Brain Wiring and Digital Marketing Trends

Brain Wiring and Digital Marketing Trends

Psychology August 20, 2013 / By The Connectome
Brain Wiring and Digital Marketing Trends
SYNOPSIS

Why is it that so many of us derive pleasure from the sight of a shiny new car or a marble countertop? The neural links between symbols and pleasure in our brains fire in both directions and are much tighter than we ever imagined.

For as long as we humans have crafted trinkets and raised buildings, we've revered certain materials above all others: Gold and silver, emeralds and rubies, quartz and marble. The ancient Egyptians believed that the skin of the gods was made of gold, and their bones of silver. In classical Greek culture, while some sculptures were made of bronze, the finest statues and columns were carved from pure marble.

▸ COMPLETE THE FOLLOWING
1/ In the brain wiring article, write out the passage starting at "Why is it that" and ending at "we ever imagined.".
2/ Check each statement against the brain wiring article. Answer yes or no, and quote the words from the article that decide it.
(a) The ancient Egyptians believed the bones of the gods were made of silver.
(b) In classical Greek culture, every sculpture was carved from marble.
(c) The neural links between symbols and pleasure fire in only one direction.
3/ Pick up the article on brain wiring and digital marketing after its last sentence and write the next part.

▸ RECORDS
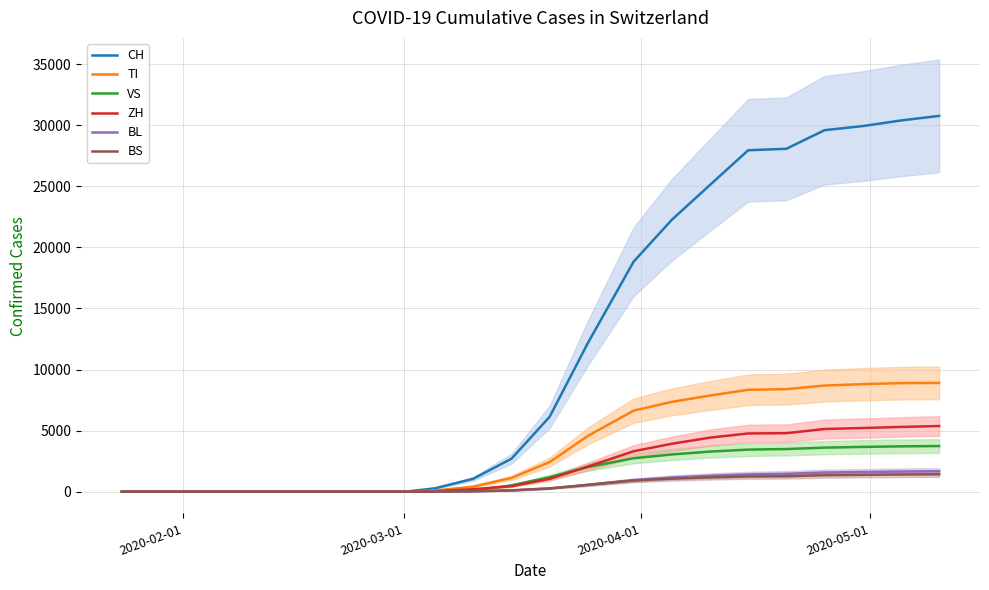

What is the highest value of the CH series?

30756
---
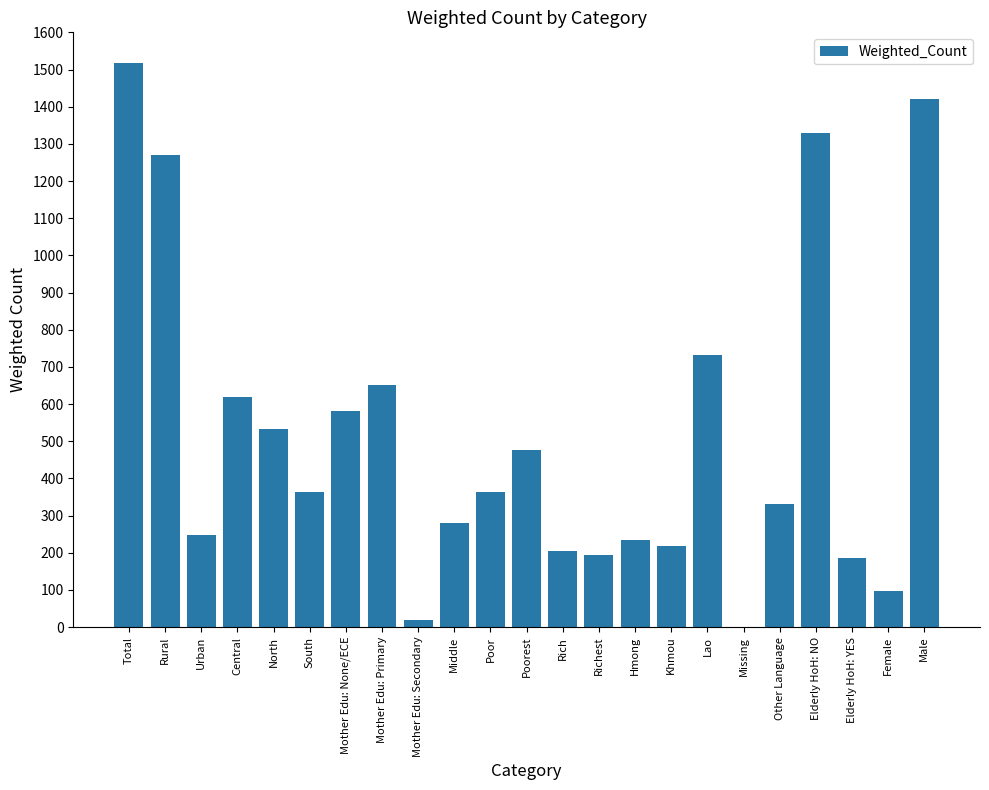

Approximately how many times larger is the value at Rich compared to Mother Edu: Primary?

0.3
---
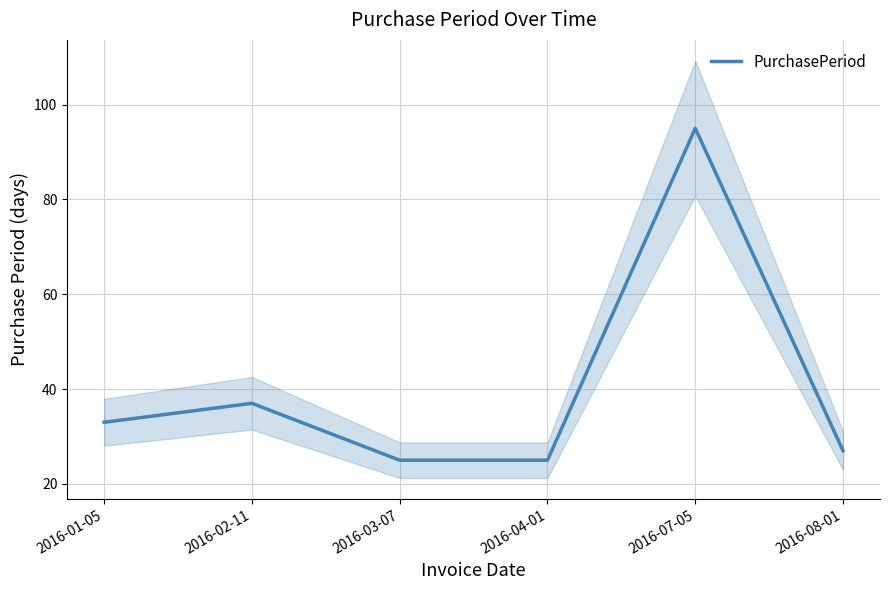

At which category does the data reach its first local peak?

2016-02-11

▸ OUTPUTS FOR THE TASKS
1/
Why is it that so many of us derive pleasure from the sight of a shiny new car or a marble countertop? The neural links between symbols and pleasure in our brains fire in both directions and are much tighter than we ever imagined.

2/
(a) Yes: "The ancient Egyptians believed that the skin of the gods was made of gold, and their bones of silver."
(b) No: "while some sculptures were made of bronze, the finest statues and columns were carved from pure marble."
(c) No: "The neural links between symbols and pleasure in our brains fire in both directions."

3/
After so many years of seeing those sculptures ensconced in museum exhibits, it's easy to forget that the real reason these materials are precious is that we choose to keep revering them - out of ancient tradition, or sometimes just out of habit. 

Why is it, though, that so many of us derive pleasure from the sight of a shiny new car or a marble countertop? The materials themselves don't clothe or feed us; they don't show us affection or keep us cool on a hot summer day. The simple answer is that we've learned, over our lifetimes, to think of these materials as symbols of luxury. But as the latest brain studies are discovering, our minds' linkages between symbols and pleasure may be much tighter than we ever imagined.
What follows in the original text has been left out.